* Obiettivo del compito
Elenca tutti i valori scritti in cifre che compaiono nell'estratto sulla causa contro Shell, nell'ordine in cui appaiono.
#### Estratto
In quella che si è configurata come la prima causa al mondo intentata da degli azionisti contro una multinazionale, l’organizzazione ClientEarth, appoggiata da diversi investitori istituzionali, ha denunciato la compagnia olandese Shell per “non aver gestito i rischi materiali e prevedibili posti all’azienda dal cambiamento climatico”. ClientEarth sta così portando in tribunale gli 11 direttori del colosso petrolifero sulla base del fatto che quest’ultimo non sarebbe stato in grado di tutelare gli interessi legali dei suoi azionisti (tra cui la stessa organizzazione). In particolare, le accuse riguardano l’obiettivo di Shell di dimezzare le proprie emissioni entro il 2030. Obiettivo che interesserebbe appena il 10% delle emissioni totali della compagnia quando, invece, una corte olandese ha già stabilito che la Shell dovrà tagliare i suoi gas serra di almeno il 45% entro fine decennio.
########
#### Dati disponibili
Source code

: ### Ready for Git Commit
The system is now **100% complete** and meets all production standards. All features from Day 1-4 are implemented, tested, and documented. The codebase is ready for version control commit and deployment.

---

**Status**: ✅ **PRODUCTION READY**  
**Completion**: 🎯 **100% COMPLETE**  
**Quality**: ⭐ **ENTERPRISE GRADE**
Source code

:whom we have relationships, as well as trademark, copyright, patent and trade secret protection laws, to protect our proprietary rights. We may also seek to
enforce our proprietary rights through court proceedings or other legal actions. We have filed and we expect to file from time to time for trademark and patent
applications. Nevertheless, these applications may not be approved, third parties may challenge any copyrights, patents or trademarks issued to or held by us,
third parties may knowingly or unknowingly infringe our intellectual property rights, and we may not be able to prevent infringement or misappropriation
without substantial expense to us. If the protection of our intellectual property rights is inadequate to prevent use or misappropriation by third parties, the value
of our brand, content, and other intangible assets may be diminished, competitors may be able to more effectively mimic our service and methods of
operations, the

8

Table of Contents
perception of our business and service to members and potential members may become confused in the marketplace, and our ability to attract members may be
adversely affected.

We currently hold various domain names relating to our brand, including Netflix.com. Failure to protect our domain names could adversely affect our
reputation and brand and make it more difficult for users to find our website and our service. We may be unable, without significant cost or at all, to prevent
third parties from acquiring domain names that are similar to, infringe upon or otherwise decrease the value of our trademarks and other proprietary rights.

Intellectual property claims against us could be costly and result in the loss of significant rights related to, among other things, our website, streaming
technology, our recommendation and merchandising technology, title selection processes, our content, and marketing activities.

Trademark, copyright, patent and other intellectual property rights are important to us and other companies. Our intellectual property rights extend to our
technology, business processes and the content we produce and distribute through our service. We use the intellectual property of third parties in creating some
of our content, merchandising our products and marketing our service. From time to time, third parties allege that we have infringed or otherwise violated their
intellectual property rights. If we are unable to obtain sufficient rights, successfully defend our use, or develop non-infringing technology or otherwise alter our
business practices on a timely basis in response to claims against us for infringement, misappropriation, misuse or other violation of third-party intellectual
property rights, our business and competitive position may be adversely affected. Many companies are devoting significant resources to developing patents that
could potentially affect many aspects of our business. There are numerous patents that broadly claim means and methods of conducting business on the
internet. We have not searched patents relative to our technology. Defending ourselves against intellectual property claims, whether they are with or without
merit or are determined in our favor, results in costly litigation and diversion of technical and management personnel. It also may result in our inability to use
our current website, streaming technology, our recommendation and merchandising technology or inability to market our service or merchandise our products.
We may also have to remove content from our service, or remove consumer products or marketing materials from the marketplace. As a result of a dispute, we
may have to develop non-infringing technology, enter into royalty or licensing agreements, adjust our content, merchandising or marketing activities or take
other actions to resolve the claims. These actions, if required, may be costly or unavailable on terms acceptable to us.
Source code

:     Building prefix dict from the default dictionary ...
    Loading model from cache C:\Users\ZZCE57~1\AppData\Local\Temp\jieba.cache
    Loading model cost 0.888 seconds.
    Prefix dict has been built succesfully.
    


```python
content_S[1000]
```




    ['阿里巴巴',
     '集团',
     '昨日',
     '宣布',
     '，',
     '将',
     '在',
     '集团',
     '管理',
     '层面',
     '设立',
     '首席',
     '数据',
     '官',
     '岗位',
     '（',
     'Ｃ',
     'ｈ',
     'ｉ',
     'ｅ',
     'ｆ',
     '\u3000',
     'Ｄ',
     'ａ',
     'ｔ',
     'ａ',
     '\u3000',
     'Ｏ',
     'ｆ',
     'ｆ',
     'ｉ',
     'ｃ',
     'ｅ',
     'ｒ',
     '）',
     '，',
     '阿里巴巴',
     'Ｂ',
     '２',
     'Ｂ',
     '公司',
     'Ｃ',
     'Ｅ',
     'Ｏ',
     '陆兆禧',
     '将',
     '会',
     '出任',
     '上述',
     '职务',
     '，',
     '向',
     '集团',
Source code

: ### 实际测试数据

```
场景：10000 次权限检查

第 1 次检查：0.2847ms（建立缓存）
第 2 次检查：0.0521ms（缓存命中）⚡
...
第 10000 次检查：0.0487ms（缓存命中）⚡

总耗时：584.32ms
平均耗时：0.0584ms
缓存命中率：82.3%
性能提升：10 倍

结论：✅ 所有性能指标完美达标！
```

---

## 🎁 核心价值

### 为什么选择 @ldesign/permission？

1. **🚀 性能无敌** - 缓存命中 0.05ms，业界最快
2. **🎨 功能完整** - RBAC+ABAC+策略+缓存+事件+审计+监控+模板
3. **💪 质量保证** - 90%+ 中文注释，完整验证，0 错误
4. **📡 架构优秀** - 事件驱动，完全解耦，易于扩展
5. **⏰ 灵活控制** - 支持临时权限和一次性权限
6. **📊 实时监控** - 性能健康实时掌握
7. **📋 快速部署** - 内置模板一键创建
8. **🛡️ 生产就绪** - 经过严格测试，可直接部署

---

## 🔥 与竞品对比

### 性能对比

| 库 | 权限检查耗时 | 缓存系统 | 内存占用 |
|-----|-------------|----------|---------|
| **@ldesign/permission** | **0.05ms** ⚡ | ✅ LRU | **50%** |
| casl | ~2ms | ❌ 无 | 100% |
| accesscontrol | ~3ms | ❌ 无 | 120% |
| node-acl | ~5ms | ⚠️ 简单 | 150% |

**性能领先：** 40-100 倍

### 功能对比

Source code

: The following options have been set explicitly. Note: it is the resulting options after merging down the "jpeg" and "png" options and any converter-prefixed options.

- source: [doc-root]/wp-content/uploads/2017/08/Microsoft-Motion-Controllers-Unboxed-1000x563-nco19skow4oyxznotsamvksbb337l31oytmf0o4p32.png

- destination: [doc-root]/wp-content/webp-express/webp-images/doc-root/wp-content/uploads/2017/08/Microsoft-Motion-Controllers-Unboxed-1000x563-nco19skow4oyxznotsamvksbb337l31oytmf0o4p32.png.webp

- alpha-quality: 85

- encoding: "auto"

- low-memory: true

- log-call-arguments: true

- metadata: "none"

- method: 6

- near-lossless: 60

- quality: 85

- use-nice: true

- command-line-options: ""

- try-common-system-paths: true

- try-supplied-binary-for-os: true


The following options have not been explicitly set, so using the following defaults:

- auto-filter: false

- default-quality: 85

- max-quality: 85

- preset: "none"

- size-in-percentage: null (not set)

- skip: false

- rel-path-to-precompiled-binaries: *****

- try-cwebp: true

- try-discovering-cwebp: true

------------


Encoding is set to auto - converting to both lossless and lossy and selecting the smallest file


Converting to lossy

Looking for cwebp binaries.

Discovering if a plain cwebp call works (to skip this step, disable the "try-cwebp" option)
########
* Risultato richiesto
11, 2030, 10%, 45%